= Cell software development =

Software development for the Cell microprocessor involves a mixture of conventional development practices for the PowerPC-compatible PPU core, and novel software development challenges with regard to the functionally reduced SPU coprocessors.

==Linux on Cell==
An open source software-based strategy was adopted to accelerate the development of a Cell BE ecosystem and to provide an environment to develop Cell applications, including a GCC-based Cell compiler, binutils and a port of the Linux operating system.

==Octopiler==
Octopiler is IBM's prototype compiler to allow software developers to write code for Cell processors.

==Software portability==

===Adapting VMX for SPU===

====Differences between VMX and SPU====
The VMX (Vector Multimedia Extensions) technology is conceptually similar to the vector model provided by the SPU processors, but there are a number of significant differences.

VMX to SPU Comparison unfinished
| feature | VMX | SPU |
|---|---|---|
| word size | 32 bits | 32 bits |
| number of registers | 32 | 128 |
| register width | 128-bit quadword | 128-bit quadword |
| integer formats | 8, 16, 32 | 8, 16, 32, 64 |
| saturation support | yes | no |
| byte ordering | big (default), little | big endian |
| floating point modes | Java, non-Java | single precision, IEEE double |
| Memory alignment | quadword only | quadword only |

The VMX Java mode conforms to the Java Language Specification 1 subset of the default IEEE Standard, extended to include IEEE and C9X compliance where the Java standard falls silent. In a typical implementation, non-Java mode converts denormal values to zero but Java mode traps into an emulator when the processor encounters such a value.

The IBM PPE Vector/SIMD manual does not define operations for double-precision floating point, though IBM has published material implying certain double-precision performance numbers associated with the Cell PPE VMX technology.

====Intrinsics====
Compilers for Cell provide intrinsics to expose useful SPU instructions in C and C++. Instructions that differ only in the type of operand (such as a, ai, ah, ahi, fa, and dfa for addition) are typically represented by a single C/C++ intrinsic which selects the proper instruction based on the type of the operand.

====Porting VMX code for SPU====
A substantial amount of VMX (Altivec) code developed for IBM Power microprocessors, particularly under the PowerPC version of macOS, can potentially be adapted for use on the SPU. The feasibility of porting depends on the extent of VMX-specific features used—ranging from straightforward to impractical.
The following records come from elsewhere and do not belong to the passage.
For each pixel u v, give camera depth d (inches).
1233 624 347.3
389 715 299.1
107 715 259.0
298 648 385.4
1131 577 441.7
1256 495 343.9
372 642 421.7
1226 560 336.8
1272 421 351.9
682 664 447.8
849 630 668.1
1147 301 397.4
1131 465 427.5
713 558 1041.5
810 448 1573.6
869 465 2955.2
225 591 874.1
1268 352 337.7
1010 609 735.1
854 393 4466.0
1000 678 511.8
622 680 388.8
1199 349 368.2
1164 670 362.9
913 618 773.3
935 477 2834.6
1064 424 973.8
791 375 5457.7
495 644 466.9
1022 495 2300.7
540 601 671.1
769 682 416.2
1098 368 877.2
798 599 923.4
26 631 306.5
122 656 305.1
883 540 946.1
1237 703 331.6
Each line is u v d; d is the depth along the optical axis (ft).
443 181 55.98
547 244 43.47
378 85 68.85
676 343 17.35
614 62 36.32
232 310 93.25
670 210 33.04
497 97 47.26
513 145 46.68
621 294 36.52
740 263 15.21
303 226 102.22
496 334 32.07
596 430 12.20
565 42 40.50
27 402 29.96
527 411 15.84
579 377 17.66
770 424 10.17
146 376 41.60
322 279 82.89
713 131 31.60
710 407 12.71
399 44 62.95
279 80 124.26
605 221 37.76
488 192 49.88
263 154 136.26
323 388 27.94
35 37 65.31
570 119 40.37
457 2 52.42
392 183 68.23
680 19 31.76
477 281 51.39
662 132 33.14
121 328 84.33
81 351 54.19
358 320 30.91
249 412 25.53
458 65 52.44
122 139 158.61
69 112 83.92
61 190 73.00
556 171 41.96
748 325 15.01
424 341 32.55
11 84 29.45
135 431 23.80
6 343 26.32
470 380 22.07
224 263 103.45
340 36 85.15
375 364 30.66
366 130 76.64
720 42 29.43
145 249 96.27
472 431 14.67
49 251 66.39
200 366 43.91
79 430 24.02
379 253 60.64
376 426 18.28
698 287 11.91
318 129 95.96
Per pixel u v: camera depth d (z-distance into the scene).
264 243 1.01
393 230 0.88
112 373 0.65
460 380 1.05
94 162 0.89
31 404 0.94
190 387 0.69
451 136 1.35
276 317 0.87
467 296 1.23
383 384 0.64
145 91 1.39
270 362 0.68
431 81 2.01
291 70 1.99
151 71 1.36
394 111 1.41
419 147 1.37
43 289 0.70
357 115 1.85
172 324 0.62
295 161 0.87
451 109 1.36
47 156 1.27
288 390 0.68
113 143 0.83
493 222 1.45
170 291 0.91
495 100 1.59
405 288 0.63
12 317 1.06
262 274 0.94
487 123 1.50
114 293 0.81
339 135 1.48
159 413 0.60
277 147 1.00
However, key workloads typically map well to the SPU architecture.

In some cases, existing VMX code can be ported directly. If the VMX code is highly generic (makes few assumptions about the execution environment) the translation can be relatively straightforward. The two processors specify a different binary code format, so recompilation is required at a minimum. Even where instructions exist with the same behaviors, they do not have the same instruction names, so this must be mapped as well. IBM's development toolkit includes compiler intrinsics that automate much of this mapping.

In multiple cases, however, a directly equivalent instruction does not exist. The workaround might be obvious or it might not. For example, if saturation behavior is required on the SPU, it can be coded by adding additional SPU instructions to accomplish this (with some loss of efficiency). At the other extreme, if Java floating-point semantics are required, this is almost impossible to achieve on the SPU processor. To achieve the same computation on the SPU might require that an entirely different algorithm be written from scratch.

The most important conceptual similarity between VMX and the SPU architecture is supporting the same vectorization model. For this reason, most algorithms adapted to Altivec will usually adapt successfully to the SPU architecture as well.

==Local store exploitation==
Transferring data between the local stores of different SPUs can have a large performance cost. The local stores of individual SPUs can be exploited using a variety of strategies.

Applications with high locality, such as dense matrix computations, represent an ideal workload class for the local stores in Cell BE.

Streaming computations can be efficiently accommodated using software pipelining of memory block transfers using a multi-buffering strategy.

The software cache offers a solution for random accesses.

More sophisticated applications can use multiple strategies for different data types.